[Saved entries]
.....

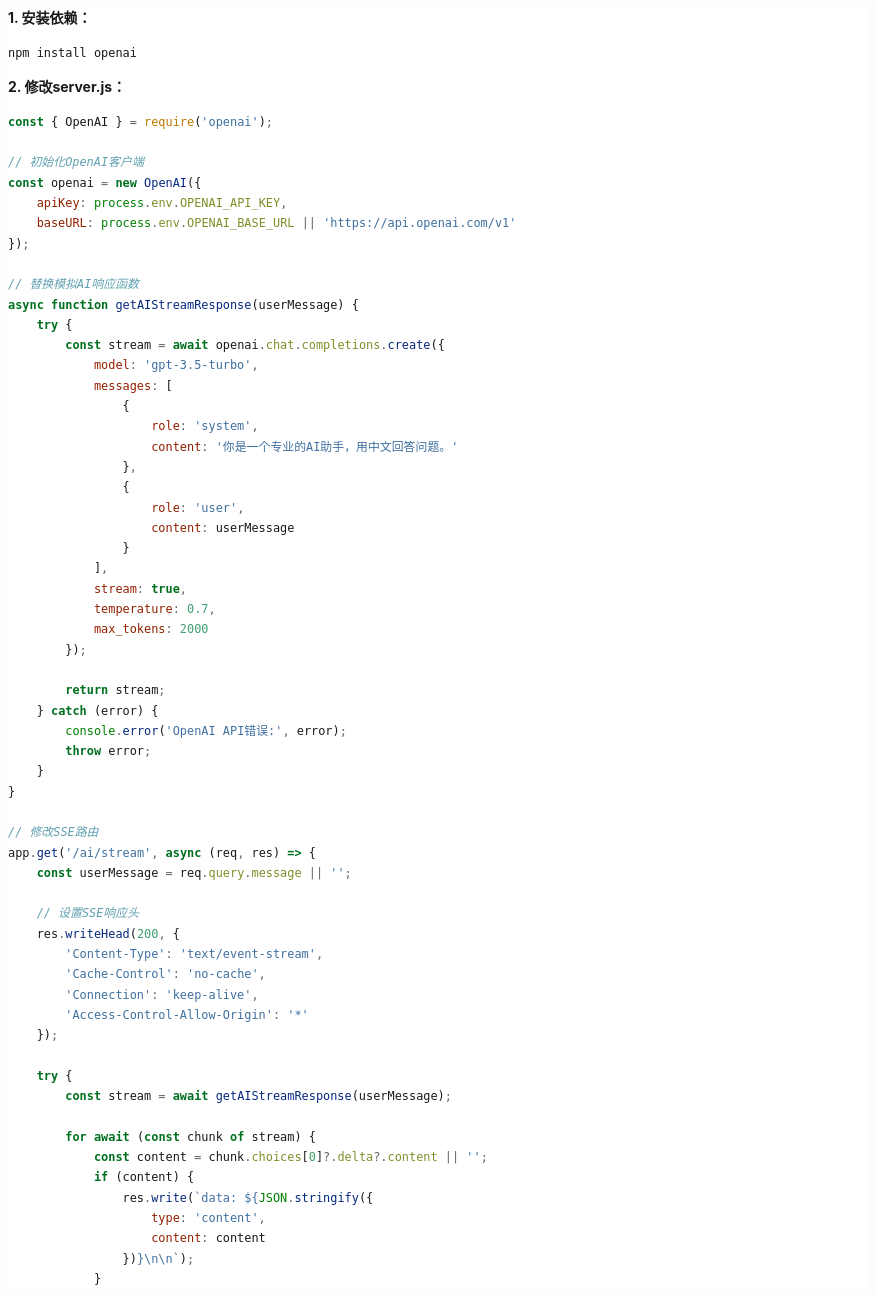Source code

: **1. 安装依赖：**
```bash
npm install openai
```

**2. 修改server.js：**
```javascript
const { OpenAI } = require('openai');

// 初始化OpenAI客户端
const openai = new OpenAI({
    apiKey: process.env.OPENAI_API_KEY,
    baseURL: process.env.OPENAI_BASE_URL || 'https://api.openai.com/v1'
});

// 替换模拟AI响应函数
async function getAIStreamResponse(userMessage) {
    try {
        const stream = await openai.chat.completions.create({
            model: 'gpt-3.5-turbo',
            messages: [
                {
                    role: 'system',
                    content: '你是一个专业的AI助手，用中文回答问题。'
                },
                {
                    role: 'user',
                    content: userMessage
                }
            ],
            stream: true,
            temperature: 0.7,
            max_tokens: 2000
        });
        
        return stream;
    } catch (error) {
        console.error('OpenAI API错误:', error);
        throw error;
    }
}

// 修改SSE路由
app.get('/ai/stream', async (req, res) => {
    const userMessage = req.query.message || '';
    
    // 设置SSE响应头
    res.writeHead(200, {
        'Content-Type': 'text/event-stream',
        'Cache-Control': 'no-cache',
        'Connection': 'keep-alive',
        'Access-Control-Allow-Origin': '*'
    });

    try {
        const stream = await getAIStreamResponse(userMessage);
        
        for await (const chunk of stream) {
            const content = chunk.choices[0]?.delta?.content || '';
            if (content) {
                res.write(`data: ${JSON.stringify({
                    type: 'content',
                    content: content
                })}\n\n`);
            }
```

.....

ACTIVITY: For the string "async", go through the entries above and copy each line where it occurs.

EXERCISE ANSWER:
async function getAIStreamResponse(userMessage) {
app.get('/ai/stream', async (req, res) => {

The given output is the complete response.